2-Methylundecanal is readily biodegradable and it is generally accepted that readily biodegradable chemicals have a higher probability of being metabolised to a significant extent in exposed organisms than less biodegradable chemicals. In addition, an in vitro study for an analogue substance, dodecanal, shows that linear aldehydes are rapidly metabolised by trout liver S9 fractions. Therefore, 2-methylundecanal is expected to have a lower BCF than that predicted using models based only on log Kow.

The BCFBAF v3.01 regression model is based on log Kow and a series of correction factors if applicable. These correction factors were identified on an empirical basis but, in certain cases, may be rationalised on the basis of either known biotransformation reactions or likely reactivity. The “alkyl chain (8+ -CH2- groups)” correction factor is applied to 2-methylundecanal leading to a predicted BCF of 34 L/kg (log BCF 1.526). The use of this correction factor is supported by three compounds in the training set which share the “alkyl chain (8+ -CH2-groups)” structural feature: dodecane, 1,2-dibromodecane and 4-nonylphenol. All have significantly lower measured BCF values (240, 60 and 380 L/Kg respectively) compared to the predicted values (4897, 5130 and 2951 L/Kg) using the simple linear relationship between log BCF and log Kow. The BCF estimates for these analogues calculated from the regression model when the correction factor is applied are respectively, 209, 214 and 123 kg/L, and are much closer to the measured values indicating that this group of chemicals undergoes significant in vivo metabolism. The BCF values for 4-nonylphenol and dodecane are slightly under-estimated, equivalent to a log BCF estimation error of up to 0.49. Taking this worst-case deviation into account, the predicted BCF for 2-methylundecanal was adjusted to give a conservative estimated BCF of 104 (log BCF = 2.016). 

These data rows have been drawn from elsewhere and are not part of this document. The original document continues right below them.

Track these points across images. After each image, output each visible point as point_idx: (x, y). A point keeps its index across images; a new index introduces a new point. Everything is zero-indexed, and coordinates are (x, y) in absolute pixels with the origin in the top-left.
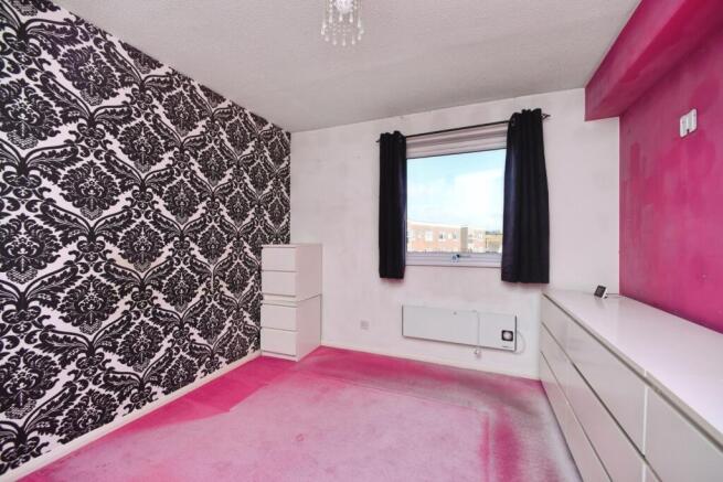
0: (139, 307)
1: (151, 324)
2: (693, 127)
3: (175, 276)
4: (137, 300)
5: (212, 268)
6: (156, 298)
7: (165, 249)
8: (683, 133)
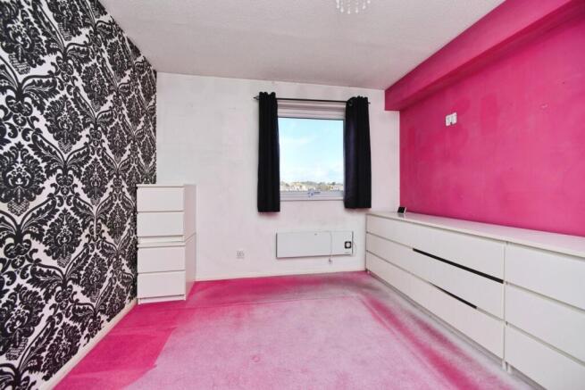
0: (14, 266)
1: (30, 287)
2: (454, 121)
3: (57, 221)
4: (11, 256)
5: (94, 210)
6: (36, 251)
7: (47, 184)
8: (448, 124)
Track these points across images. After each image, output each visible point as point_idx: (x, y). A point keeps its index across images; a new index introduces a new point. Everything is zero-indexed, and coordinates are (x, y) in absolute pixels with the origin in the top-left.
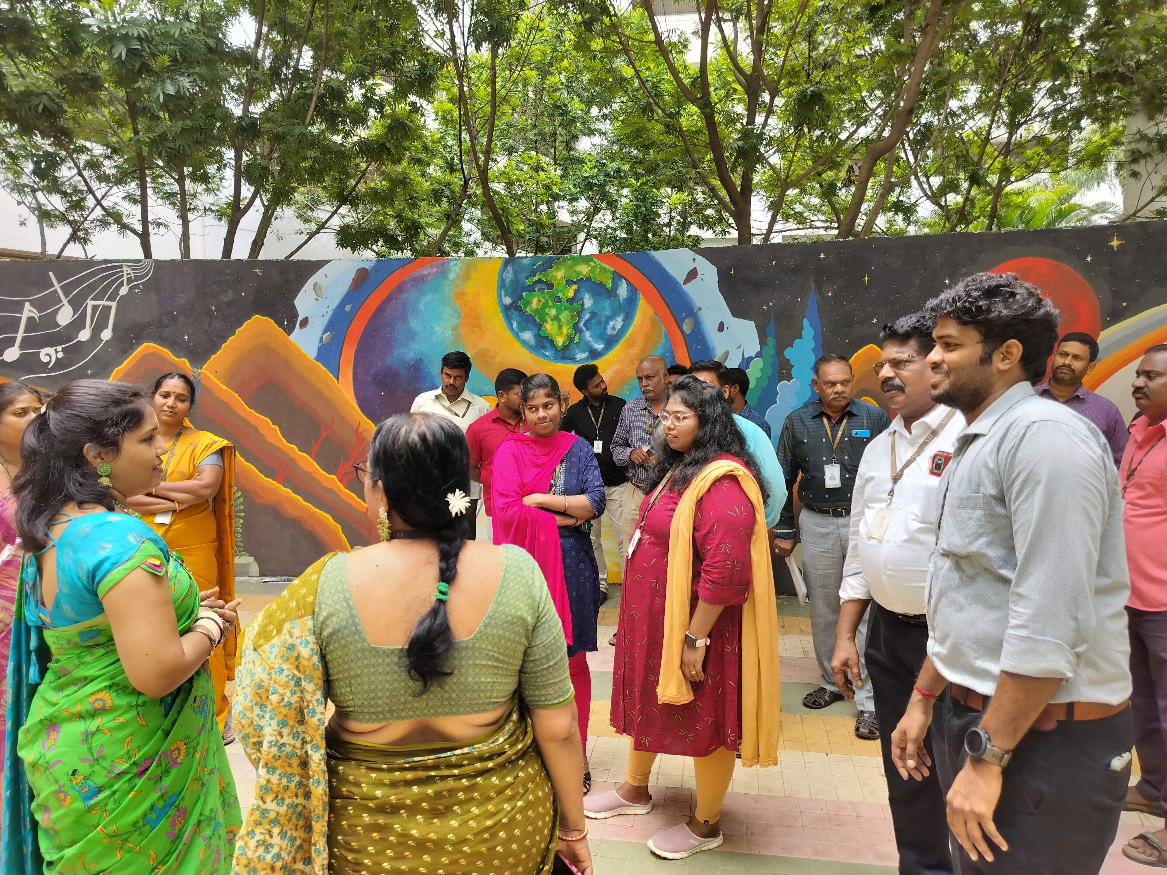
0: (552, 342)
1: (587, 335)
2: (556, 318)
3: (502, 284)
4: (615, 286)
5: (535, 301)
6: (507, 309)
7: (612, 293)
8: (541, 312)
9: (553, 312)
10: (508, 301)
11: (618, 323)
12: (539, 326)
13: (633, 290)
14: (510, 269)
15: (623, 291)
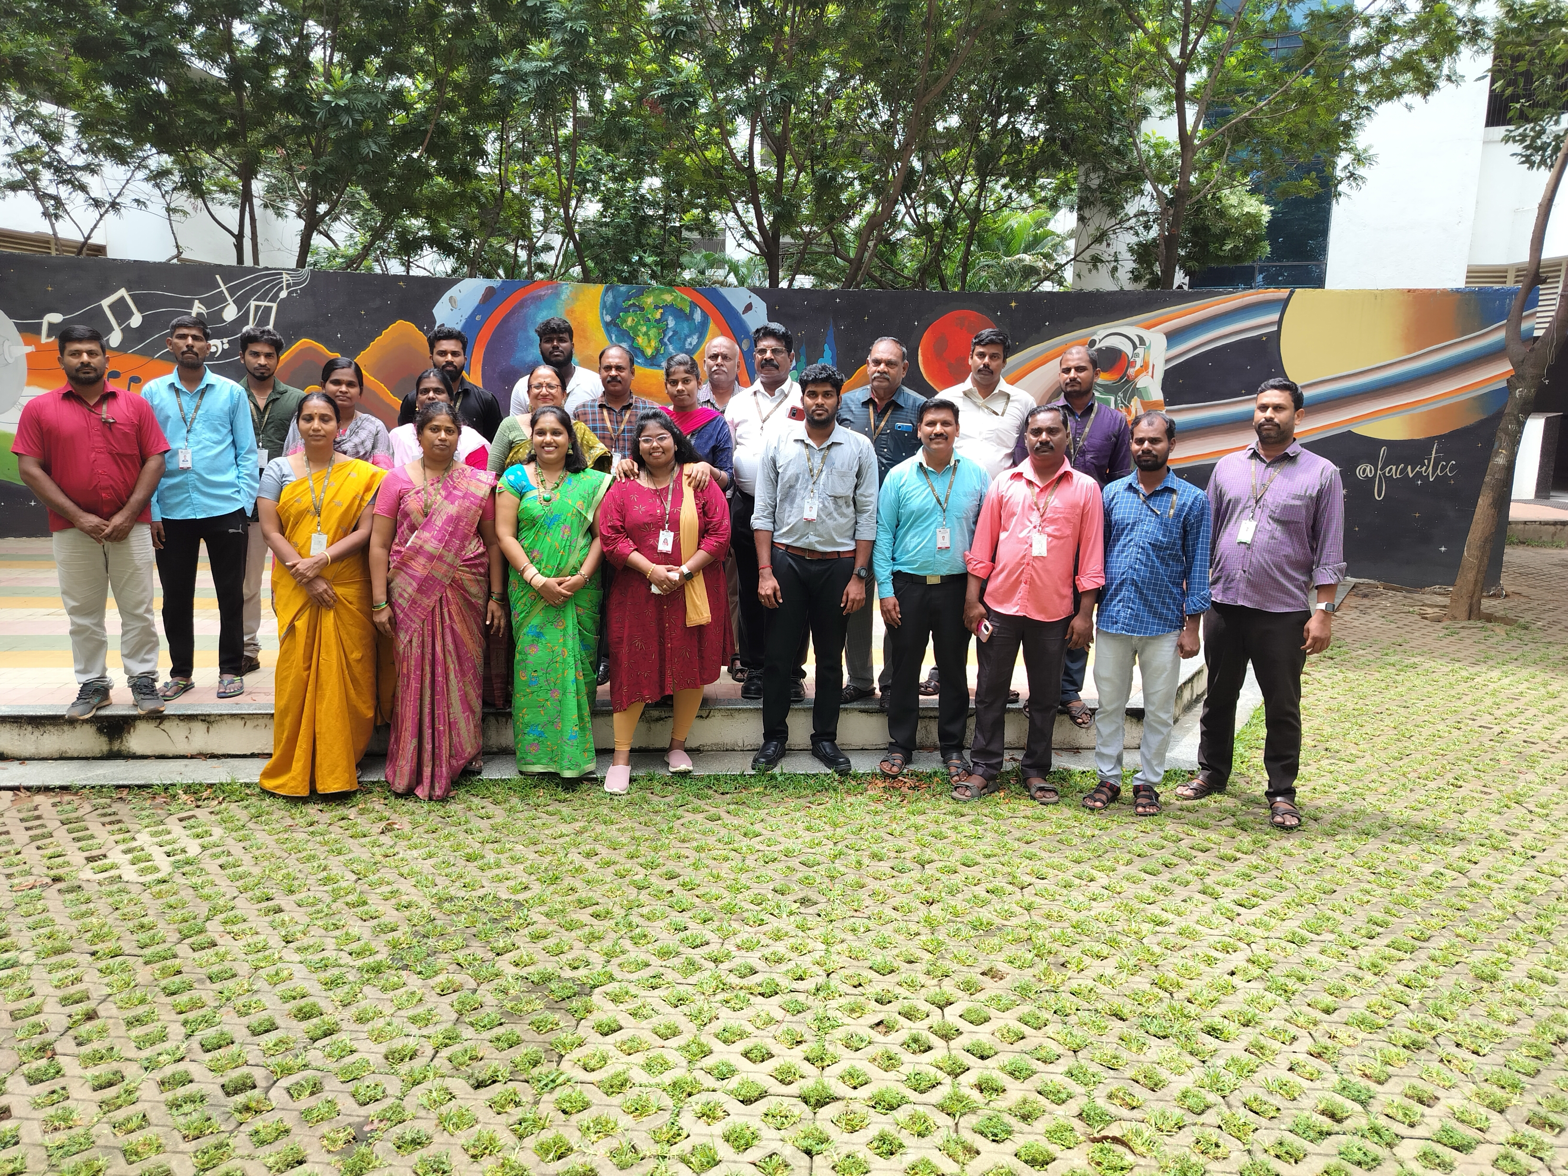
0: (643, 352)
2: (646, 334)
3: (604, 306)
4: (692, 313)
5: (630, 319)
6: (607, 325)
7: (689, 317)
8: (635, 329)
9: (644, 329)
10: (608, 318)
11: (694, 340)
12: (633, 340)
13: (705, 316)
14: (610, 294)
15: (698, 316)
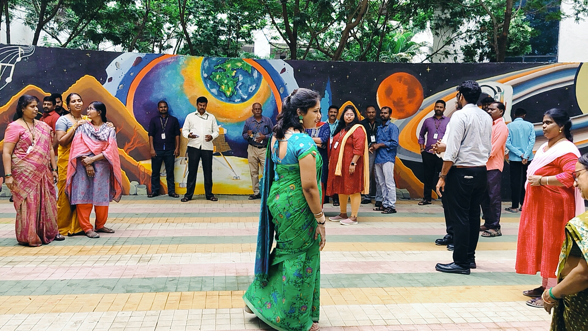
0: (225, 94)
1: (240, 91)
2: (227, 84)
3: (203, 69)
4: (252, 73)
5: (218, 76)
6: (205, 79)
7: (251, 75)
8: (221, 81)
9: (226, 81)
10: (206, 75)
11: (254, 87)
13: (260, 74)
14: (207, 62)
15: (255, 75)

Since 2-methylundecanal is expected to be metabolised in fish, model predictions (including biotransformation rates) are also considered relevant. The Arnot-Gobas method predicts the whole body primary biotransformation rate (kM) for fish using a multiple-linear regression derived equation. The prediction is considered reliable for 2-methylundecanal as it falls within the descriptor domain and structural fragment domain of the kM model. The predicted kM is converted to a kM value for the typical body size of an upper trophic, middle trophic and lower trophic fish in the respective BCF algorithms. The resulting refined BCF estimates for 2-methylundecanal are 327, 642 and 778 L/kg respectively.

In summary, a regression QSAR corroborated with analogue data and models that take biotransformation into account give reliable BCF estimates in the range of 34 to 778 L/kg, well below the REACH B-criterion of 2000 L/Kg. Thus 2-methylundecanal is considered not to have potential to bioconcentrate for PBT/vPvB assessment purposes. The highest value of 778 L/kg has been chosen as a relevant and reliable conservative estimate for risk assessment purposes. Using this predicted BCF value, the chemical safety assessment does not show a need for further refinement.

Based on the above information, assessed together as a part of an overall WoE, it is concluded that there is no need for further investigation of aquatic bioaccumulation with fish.